China is trying to contain the awesome influence of social media celebrities, some who have tens of millions of followers that compete with Western media icons.
In recent weeks, the social media accounts of several celebrities have shut down while the Beijing Cyber Administration (BCA) closed the accounts of 60 celebrity gossip magazines.
It also asked Internet portals hosting these accounts to “adopt effective measures to keep in check the problems of the embellishment of private sex scandals of celebrities, the hyping of ostentatious celebrity spending and entertainment, and catering to the poor taste of the public.”
Analysts said the Chinese Communist Party (CPP) has reason to worry about the massive influence of celebrities, according to Bill Bishop, who runs the widely read Sinocism China Newsletter.
Money and values
“The Party is really pushing hard on Socialist Core Values, and very few of the popular Internet celebrities are paragons of those values,” he said. “Individual media creators are much harder to control, and one of the core pillars of the CCP is propaganda and ideological control.”
Celebrities are an important tool for marketing and advertising, and thousands of companies depend on them to disseminate product messages. The size of Internet marketing by Chinese celebrities was estimated at $58 billion in 2016 and is expected to reach $100 billion in 2018, according to Beijing-based research agency Analysus.
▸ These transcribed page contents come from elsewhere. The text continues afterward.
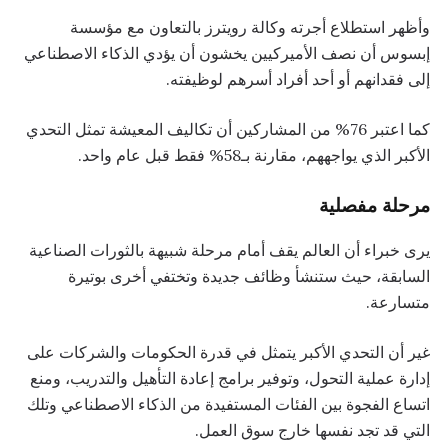
وأظهر استطلاع أجرته وكالة رويترز بالتعاون مع مؤسسة
إبسوس أن نصف الأميركيين يخشون أن يؤدي الذكاء الاصطناعي
إلى فقدانهم أو أحد أفراد أسرهم لوظيفته.
كما اعتبر 76% من المشاركين أن تكاليف المعيشة تمثل التحدي
الأكبر الذي يواجههم، مقارنة بـ58% فقط قبل عام واحد.
مرحلة مفصلية
يرى خبراء أن العالم يقف أمام مرحلة شبيهة بالثورات الصناعية
السابقة، حيث ستنشأ وظائف جديدة وتختفي أخرى بوتيرة
متسارعة.
غير أن التحدي الأكبر يتمثل في قدرة الحكومات والشركات على
إدارة عملية التحول، وتوفير برامج إعادة التأهيل والتدريب، ومنع
اتساع الفجوة بين الفئات المستفيدة من الذكاء الاصطناعي وتلك
التي قد تجد نفسها خارج سوق العمل.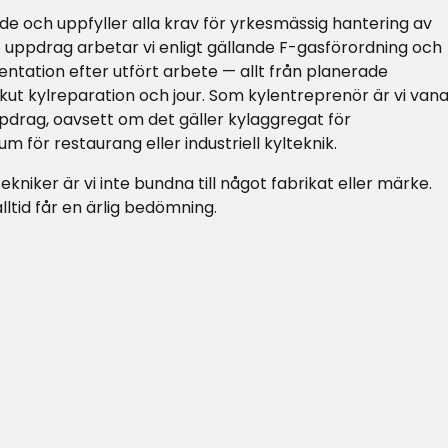
ade och uppfyller alla krav för yrkesmässig hantering av
 uppdrag arbetar vi enligt gällande F-gasförordning och
ntation efter utfört arbete — allt från planerade
 akut kylreparation och jour. Som kylentreprenör är vi van
pdrag, oavsett om det gäller kylaggregat för
um för restaurang eller industriell kylteknik.
niker är vi inte bundna till något fabrikat eller märke.
lltid får en ärlig bedömning.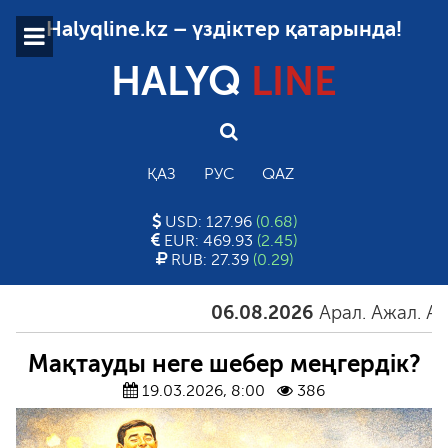
Halyqline.kz – үздіктер қатарында!
HALYQ
LINE
ҚАЗ
РУС
QAZ
USD: 127.96
(0.68)
EUR: 469.93
(2.45)
RUB: 27.39
(0.29)
06.08.2026
Арал. Ажал. Айғақ
Мақтауды неге шебер меңгердік?
19.03.2026, 8:00
386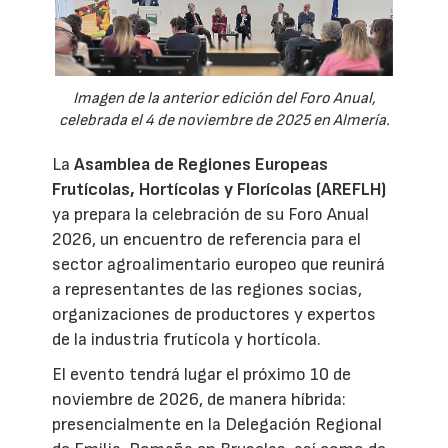
Imagen de la anterior edición del Foro Anual,
celebrada el 4 de noviembre de 2025 en Almería.
La
Asamblea de Regiones Europeas
Frutícolas, Hortícolas y Florícolas (AREFLH)
ya prepara la celebración de su Foro Anual
2026, un encuentro de referencia para el
sector agroalimentario europeo que reunirá
a representantes de las regiones socias,
organizaciones de productores y expertos
de la industria frutícola y hortícola.
El evento tendrá lugar el próximo 10 de
noviembre de 2026, de manera híbrida:
presencialmente en la Delegación Regional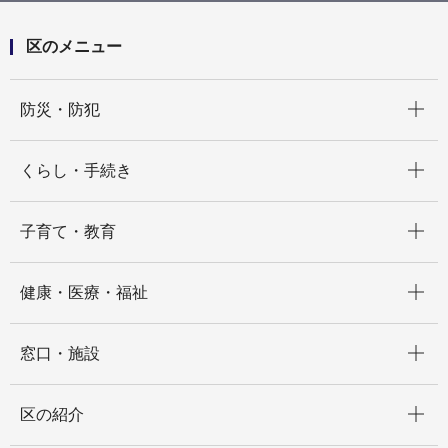
区のメニュー
開く
防災・防犯
開く
くらし・手続き
開く
子育て・教育
開く
健康・医療・福祉
開く
窓口・施設
開く
区の紹介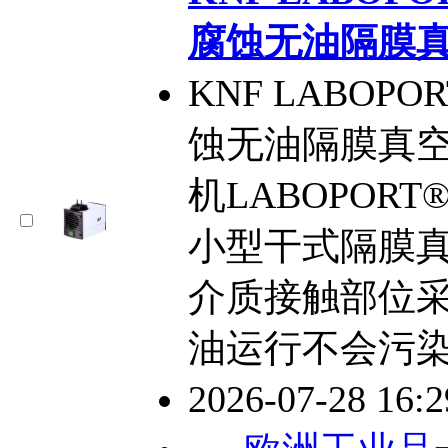
腐蚀无油隔膜
KNF LABOPOR
蚀无油隔膜真空泵
机LABOPORT®
小型干式隔膜
介质接触部位
油运行不会污
2026-07-28 16: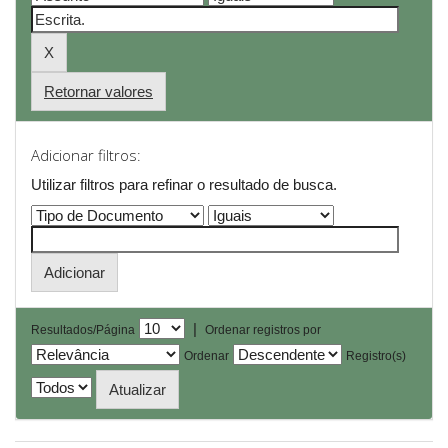
Retornar valores
Adicionar filtros:
Utilizar filtros para refinar o resultado de busca.
|
Resultados/Página
Ordenar registros por
Ordenar
Registro(s)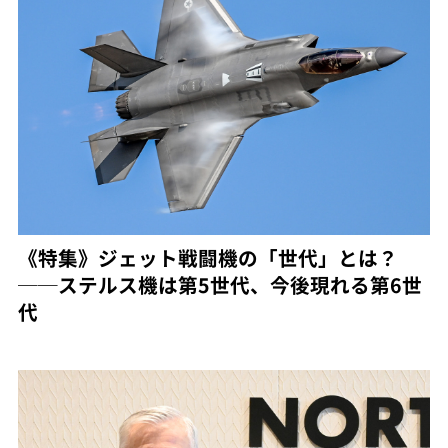
《特集》ジェット戦闘機の「世代」とは？
──ステルス機は第5世代、今後現れる第6世
代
The top 10 Chinese celebrities on Internet have between 67 million and 90 million online followers, according to whatsonweibo.com. Newcomer angelababy has more than 80 million followers. The status of her account was unknown.
Many of the social media celebrities come from the world of cinema, television, and sports. But there have been a large number of upstarts who have emerged from nowhere.
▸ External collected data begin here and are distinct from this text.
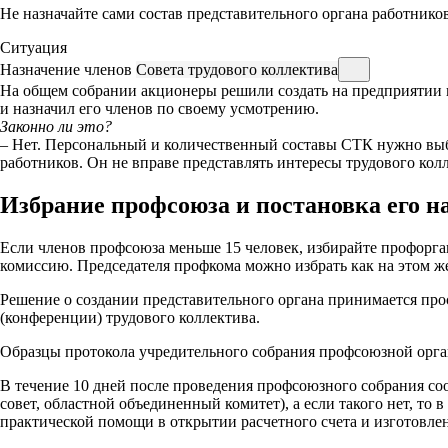
Не назначайте сами состав представительного органа работнико
Ситуация
Назначение членов
Совета трудового коллектива
На общем собрании акционеры решили создать на предприятии 
и назначил его членов по своему усмотрению.
Законно ли это?
– Нет. Персональный и количественный составы СТК нужно выб
работников. Он не вправе представлять интересы трудового колл
Избрание профсоюза и постановка его н
Если членов профсоюза меньше 15 человек, избирайте профорга
комиссию. Председателя профкома можно избрать как на этом же
Решение о создании представительного органа принимается про
(конференции) трудового коллектива.
Образцы протокола учредительного собрания профсоюзной орган
В течение 10 дней после проведения профсоюзного собрания с
совет, областной объединенный комитет), а если такого нет, то
практической помощи в открытии расчетного счета и изготовле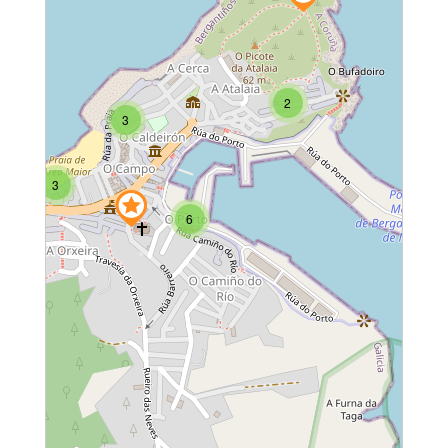
2
3
3
6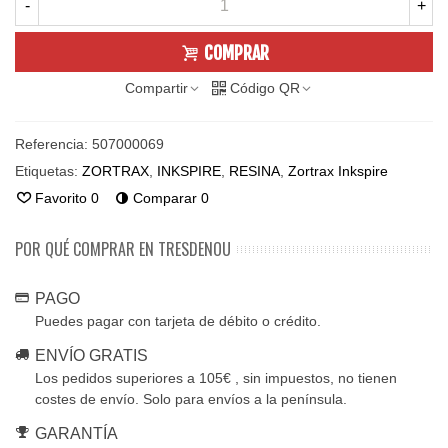
-
+
COMPRAR
Compartir
Código QR
Referencia:
507000069
Etiquetas:
ZORTRAX
,
INKSPIRE
,
RESINA
,
Zortrax Inkspire
Favorito
0
Comparar
0
POR QUÉ COMPRAR EN TRESDENOU
PAGO
Puedes pagar con tarjeta de débito o crédito.
ENVÍO GRATIS
Los pedidos superiores a 105€ , sin impuestos, no tienen
costes de envío. Solo para envíos a la península.
GARANTÍA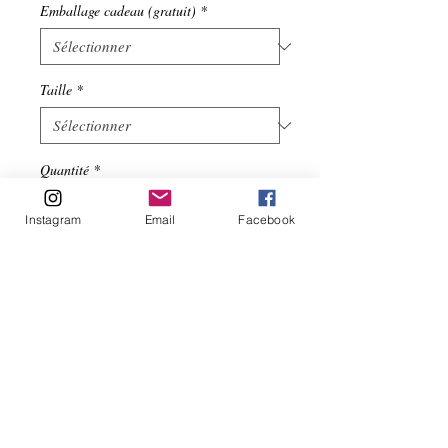
Emballage cadeau (gratuit)
*
Taille
*
Quantité
*
Instagram
Email
Facebook
Ajouter au panier
Bracelet double tour bleu et mordoré 
CompositionLanière de cuir bleu et 
mordoré 5 mmFermoir crochet 
originalPour poignet de 16 à 18 cmFrais 
de port offertsEmballage cadeau gratuit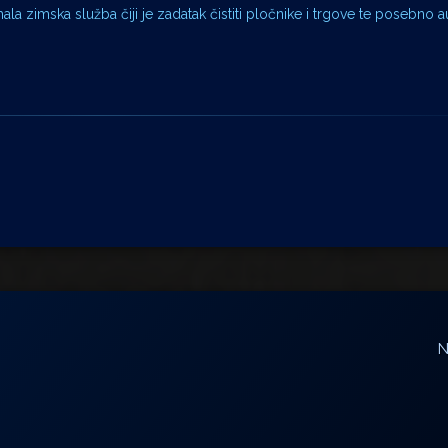
ala zimska služba čiji je zadatak čistiti pločnike i trgove te posebno 
N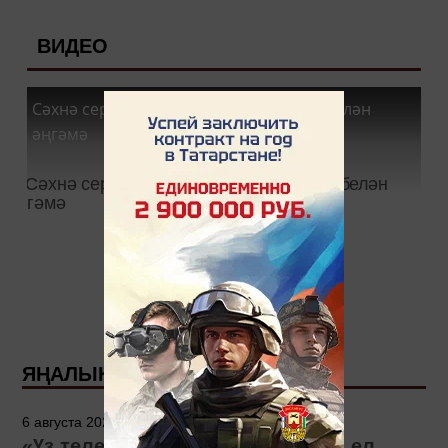
ВИДЕО
Сәхнә сере - Зөлфия Нигъмәтҗанова белән
әңгәмә
ЯҢАЛЫКЛАР
6 августа 2026 - 15:00
«Үз телем» бәйгесенең 2026 нчы ел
These stars can raise sensitive social issues, such as the neglect suffered by some so-called “leftover women” who have not found husbands. One popular Internet celebrity, Teacher Xu, runs a hugely popular account on the WeChat platform.
Most celebrities make sure to not cross the government’s policy in their posts in texts and videos, said Mark Tanner, managing director of China Skinny, an Internet-based marketing company.
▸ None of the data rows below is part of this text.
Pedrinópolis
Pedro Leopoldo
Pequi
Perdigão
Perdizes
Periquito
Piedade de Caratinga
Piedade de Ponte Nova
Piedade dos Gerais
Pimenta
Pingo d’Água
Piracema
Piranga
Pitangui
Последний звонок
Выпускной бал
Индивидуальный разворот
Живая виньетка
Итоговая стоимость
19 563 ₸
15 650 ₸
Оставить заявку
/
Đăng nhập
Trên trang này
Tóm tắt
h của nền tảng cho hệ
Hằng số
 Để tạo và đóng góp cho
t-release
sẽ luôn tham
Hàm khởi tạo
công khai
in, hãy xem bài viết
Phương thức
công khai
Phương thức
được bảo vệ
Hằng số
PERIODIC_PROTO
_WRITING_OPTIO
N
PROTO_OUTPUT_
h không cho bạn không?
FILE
“Everyone in China knows that if you want to be a successful and effective voice in China, you need to toe the party line. … They know what to say and what not to say,” he said.
Analysts say the immense popularity of these high profile individuals is seen as a challenge to the authorities even if they do not take up political issues. They indirectly touch on governance issues like the environment, and this is what bothers top officials.
“Celebrities happen to hold a powerful microphone to speak to society, and in CCP leaders’ eyes, that alone is threatening no matter how non-political most of them may be,” said Christopher Cairns, a Cornell scholar.
Popularity and content of celebrities seems to run far ahead of the government’s technical ability to control them.
“A lot of it has to do with lack of control. It is really hard for them to censure real time video. the software hardware for voice and video is just not there yet,” said Jacob Cooke, CEO of Web Presence in China. “And still, a lot of the system depends upon real-time monitoring. So, there are a lot of vague rules in terms of censorship including harming feelings of the Chinese people.”
The censors use other reasons to crack down on celebrities they don’t like. The BCA reportedly told executives of Internet companies the new cybersecurity law required websites “to not harm the reputation or privacy of individuals.”
The government has said the new law is necessary for security reasons, but many analysts fear it can be used to surpress freedom of speech on the Internet.